Sitting like this, side by side, as we both sip from our glasses, reminds me of the first time we met at the bar. When we were both high on our feelings, each of us willing to let ourselves go for the night, not knowing fate would eventually intertwine us here, in a much more complicated and life-threatening situation.
“This reminds me of that night.” Wade says and I smile, happy that his thoughts aligned with mine.
“I was just thinking the same thing.”
“You looked breathtaking then, just as you do now.” he compliments me with such a straight face that I find it hard to respond.
“I wanted to let go of myself that night. I wanted to erase the fact that I was a single mom, with the responsibility of my son on my head. I just wanted to forget. And you helped with that.”
“Then, why did you run away the next morning?” he asks bluntly, and I close my eyes with a sigh. I had been anticipating this question ever since we first met the night Lynn was murdered.
So much time had passed without us talking about that night that I thought, I hoped, he had somehow forgotten about our history together .
“I—”
“No.” Wade shakes his head. “I do not want any excuses, nor do I want you to brush this off, Ava. Tell me the truth. Why did you leave me that day?”
I look at his eyes which are begging for me to give him what he wants to hear. Guilt compounds my chest one more time and I have the sudden urge to run away from him once again.
But I don’t. Because I know that one day or another, I will have to face this. If I want our relationship to go any further.
“You helped me forget who I was that night. Embraced in your warm arms on that cold night, I felt comforted. But when I woke up the next morning, and the sunlight shone down on me, who I truly am was revealed to me and I couldn’t take it. I had to leave because I felt—” I whimper a bit as tears leave my eyes.
Wade tightens his grip on my hand as a sign that he is with me.
“That night wasn’t just a one-night stand for me, Wade.

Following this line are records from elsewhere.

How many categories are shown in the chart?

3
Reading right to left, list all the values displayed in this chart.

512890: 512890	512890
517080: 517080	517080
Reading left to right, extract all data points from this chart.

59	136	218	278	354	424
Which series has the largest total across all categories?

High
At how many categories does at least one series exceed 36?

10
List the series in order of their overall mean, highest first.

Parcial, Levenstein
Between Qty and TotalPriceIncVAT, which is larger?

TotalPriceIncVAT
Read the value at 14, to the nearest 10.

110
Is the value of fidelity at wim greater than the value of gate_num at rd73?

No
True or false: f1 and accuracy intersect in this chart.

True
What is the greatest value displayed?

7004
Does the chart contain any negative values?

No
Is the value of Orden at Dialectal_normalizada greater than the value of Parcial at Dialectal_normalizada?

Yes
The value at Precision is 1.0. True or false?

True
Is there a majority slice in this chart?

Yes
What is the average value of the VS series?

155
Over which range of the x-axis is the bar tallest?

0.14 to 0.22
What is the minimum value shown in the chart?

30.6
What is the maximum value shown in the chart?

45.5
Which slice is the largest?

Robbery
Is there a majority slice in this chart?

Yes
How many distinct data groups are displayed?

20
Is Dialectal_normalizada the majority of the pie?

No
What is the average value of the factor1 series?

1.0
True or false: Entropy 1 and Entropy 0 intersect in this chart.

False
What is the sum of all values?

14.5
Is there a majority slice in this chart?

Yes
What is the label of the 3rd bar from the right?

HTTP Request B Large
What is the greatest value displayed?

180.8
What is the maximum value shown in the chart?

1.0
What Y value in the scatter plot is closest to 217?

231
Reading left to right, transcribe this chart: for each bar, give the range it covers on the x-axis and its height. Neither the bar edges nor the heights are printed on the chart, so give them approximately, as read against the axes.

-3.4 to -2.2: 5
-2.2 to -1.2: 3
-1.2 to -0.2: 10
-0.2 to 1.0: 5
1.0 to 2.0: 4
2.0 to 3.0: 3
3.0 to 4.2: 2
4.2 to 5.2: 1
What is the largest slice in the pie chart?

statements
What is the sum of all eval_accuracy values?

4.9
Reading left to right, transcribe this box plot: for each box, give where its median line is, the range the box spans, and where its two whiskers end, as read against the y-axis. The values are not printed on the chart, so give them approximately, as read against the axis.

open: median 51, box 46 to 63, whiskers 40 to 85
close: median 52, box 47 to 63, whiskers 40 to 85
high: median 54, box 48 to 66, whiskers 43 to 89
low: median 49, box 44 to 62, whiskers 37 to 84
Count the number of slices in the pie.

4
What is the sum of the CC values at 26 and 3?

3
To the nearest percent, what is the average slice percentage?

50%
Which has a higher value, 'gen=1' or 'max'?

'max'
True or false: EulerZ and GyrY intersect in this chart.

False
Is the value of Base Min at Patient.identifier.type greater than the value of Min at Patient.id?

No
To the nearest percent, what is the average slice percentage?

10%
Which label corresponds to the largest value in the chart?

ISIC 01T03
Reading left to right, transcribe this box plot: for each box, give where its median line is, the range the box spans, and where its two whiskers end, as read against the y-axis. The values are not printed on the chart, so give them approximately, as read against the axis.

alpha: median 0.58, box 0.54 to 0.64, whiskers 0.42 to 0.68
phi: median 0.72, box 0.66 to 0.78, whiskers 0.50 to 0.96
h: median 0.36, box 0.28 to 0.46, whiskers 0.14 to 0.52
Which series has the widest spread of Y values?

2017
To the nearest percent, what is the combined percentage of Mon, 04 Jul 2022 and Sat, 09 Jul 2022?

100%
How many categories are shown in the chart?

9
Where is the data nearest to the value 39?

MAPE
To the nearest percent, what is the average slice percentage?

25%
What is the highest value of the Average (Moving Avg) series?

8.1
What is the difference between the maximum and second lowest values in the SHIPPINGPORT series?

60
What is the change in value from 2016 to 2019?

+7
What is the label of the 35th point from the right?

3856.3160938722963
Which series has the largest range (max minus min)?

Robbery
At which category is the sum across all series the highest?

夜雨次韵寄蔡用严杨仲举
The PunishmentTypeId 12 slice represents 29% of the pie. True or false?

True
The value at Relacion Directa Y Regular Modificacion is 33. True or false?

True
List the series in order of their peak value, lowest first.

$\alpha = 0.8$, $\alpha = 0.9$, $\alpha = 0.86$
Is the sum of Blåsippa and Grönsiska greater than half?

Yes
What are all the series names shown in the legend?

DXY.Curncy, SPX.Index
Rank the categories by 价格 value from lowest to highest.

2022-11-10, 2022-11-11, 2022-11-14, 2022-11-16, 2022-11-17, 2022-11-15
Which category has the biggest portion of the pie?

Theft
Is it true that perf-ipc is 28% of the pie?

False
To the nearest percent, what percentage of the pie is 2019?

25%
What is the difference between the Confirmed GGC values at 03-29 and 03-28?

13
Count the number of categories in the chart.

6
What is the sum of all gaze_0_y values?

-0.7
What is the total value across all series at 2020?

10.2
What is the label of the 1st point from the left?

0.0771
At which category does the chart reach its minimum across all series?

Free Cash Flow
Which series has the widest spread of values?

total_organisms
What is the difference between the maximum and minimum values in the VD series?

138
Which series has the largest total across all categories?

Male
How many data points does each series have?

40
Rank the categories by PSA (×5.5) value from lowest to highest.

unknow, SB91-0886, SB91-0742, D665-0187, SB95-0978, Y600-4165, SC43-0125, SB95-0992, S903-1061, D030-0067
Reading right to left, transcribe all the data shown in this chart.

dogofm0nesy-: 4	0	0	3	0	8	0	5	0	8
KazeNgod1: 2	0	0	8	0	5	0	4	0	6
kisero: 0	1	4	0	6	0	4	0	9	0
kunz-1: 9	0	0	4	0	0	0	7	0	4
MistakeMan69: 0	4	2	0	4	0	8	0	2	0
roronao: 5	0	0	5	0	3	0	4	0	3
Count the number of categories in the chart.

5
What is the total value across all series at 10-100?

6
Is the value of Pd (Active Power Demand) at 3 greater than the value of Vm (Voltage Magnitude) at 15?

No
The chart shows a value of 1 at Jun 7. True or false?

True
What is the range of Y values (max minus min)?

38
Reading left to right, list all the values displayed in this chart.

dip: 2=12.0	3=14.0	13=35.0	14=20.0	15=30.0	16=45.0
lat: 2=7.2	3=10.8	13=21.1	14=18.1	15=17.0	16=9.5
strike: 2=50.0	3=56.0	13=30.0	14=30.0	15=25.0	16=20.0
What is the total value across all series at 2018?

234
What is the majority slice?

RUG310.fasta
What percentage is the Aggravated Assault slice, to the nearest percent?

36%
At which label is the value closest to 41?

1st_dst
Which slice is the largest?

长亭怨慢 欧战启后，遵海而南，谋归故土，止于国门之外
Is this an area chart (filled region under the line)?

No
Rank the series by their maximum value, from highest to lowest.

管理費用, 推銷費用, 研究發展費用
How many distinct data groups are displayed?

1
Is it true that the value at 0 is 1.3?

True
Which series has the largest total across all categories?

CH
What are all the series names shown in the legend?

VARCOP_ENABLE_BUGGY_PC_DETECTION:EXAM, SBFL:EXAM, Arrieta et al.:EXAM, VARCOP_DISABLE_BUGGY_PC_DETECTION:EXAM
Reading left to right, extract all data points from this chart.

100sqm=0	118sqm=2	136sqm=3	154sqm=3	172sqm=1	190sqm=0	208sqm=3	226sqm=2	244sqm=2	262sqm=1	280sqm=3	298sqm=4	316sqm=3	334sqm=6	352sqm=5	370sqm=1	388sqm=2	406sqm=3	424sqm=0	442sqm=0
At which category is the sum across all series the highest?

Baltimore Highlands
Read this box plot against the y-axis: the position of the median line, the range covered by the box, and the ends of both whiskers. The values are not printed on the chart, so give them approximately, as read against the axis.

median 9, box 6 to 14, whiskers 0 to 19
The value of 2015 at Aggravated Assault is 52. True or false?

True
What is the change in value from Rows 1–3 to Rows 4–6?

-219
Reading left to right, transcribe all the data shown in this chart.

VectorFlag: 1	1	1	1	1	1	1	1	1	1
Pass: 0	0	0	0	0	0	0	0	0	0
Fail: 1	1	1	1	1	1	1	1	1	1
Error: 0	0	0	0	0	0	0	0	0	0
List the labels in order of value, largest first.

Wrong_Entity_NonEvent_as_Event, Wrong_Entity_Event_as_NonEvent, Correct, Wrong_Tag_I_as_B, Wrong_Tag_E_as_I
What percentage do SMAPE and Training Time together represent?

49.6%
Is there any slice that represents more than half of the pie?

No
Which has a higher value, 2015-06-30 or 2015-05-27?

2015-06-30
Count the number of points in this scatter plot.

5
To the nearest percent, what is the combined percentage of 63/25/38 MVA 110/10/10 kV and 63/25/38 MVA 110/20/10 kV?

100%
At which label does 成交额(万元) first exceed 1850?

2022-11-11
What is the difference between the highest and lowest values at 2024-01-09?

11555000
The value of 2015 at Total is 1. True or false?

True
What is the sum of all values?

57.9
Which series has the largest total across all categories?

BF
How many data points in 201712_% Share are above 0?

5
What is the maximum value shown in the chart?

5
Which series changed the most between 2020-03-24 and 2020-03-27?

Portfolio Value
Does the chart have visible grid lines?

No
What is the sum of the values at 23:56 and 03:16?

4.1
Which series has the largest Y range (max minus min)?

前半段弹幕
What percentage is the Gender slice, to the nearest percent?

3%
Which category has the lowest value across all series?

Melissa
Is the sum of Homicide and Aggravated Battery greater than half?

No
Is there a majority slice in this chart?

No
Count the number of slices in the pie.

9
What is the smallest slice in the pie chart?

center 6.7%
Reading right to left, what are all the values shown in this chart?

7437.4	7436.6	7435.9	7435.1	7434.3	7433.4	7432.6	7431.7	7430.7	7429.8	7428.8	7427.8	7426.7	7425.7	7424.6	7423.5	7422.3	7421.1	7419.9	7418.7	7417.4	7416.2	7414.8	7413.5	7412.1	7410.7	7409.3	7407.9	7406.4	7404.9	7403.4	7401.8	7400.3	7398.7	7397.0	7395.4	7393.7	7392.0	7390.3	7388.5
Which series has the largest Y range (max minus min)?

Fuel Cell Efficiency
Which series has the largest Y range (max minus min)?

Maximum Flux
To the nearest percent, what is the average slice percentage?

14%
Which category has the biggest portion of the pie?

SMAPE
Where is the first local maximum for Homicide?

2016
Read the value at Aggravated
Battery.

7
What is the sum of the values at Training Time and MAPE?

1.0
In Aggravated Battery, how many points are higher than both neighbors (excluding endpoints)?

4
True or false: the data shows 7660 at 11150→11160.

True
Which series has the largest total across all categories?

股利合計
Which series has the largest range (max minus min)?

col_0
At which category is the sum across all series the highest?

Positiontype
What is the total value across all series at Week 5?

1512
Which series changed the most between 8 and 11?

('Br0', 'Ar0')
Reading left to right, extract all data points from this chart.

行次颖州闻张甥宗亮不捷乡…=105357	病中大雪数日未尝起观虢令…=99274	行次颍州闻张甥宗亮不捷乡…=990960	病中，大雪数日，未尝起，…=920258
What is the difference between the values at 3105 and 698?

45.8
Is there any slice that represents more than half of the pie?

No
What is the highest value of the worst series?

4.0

Right from the moment we met in the bar, I felt something with you, and I knew I didn’t have the courage to face all that again.” I sniff.
“After DJ’s father left us, no, abandoned us, the way he did, I had no more space or energy to let someone in. I just didn’t want to be heartbroken again. I just didn’t want to pick up the broken pieces and fix them all by myself again.” I wipe my tears and let out a shaky breath.
Telling him this is harder than I thought it would be. Maybe I do love him more than I expected .
“So, I ran away without a word because I didn’t want it to turn into something else. Because I knew it would turn into something more.”
“Now, look where life has brought us.” Wade snickers and I giggled against my will.
“Karma is a real pain in the ass.” I shake my head.
“I want you to know that I really do understand how you must have felt. And I don’t judge you for that. Rather, I respect you for opening up and telling me the truth.” Wade pats my hand. “Although I think running away has really gotten you nowhere, you did what you had to do then. For yourself and for your son. And that is what you should always do.”
“Thank you so much.” I sucked in a deep breath.
Wade pulls me closer. Our lips touch slightly, and my body gets warm from his touch. I wrap my hand around his shoulders as we deepen the kiss, his tongue going into my mouth and eliciting a moan from me.
The rain continues to fall throughout the night, and I am able to sleep well, with the comfort that I am safe as long as I am with Wade.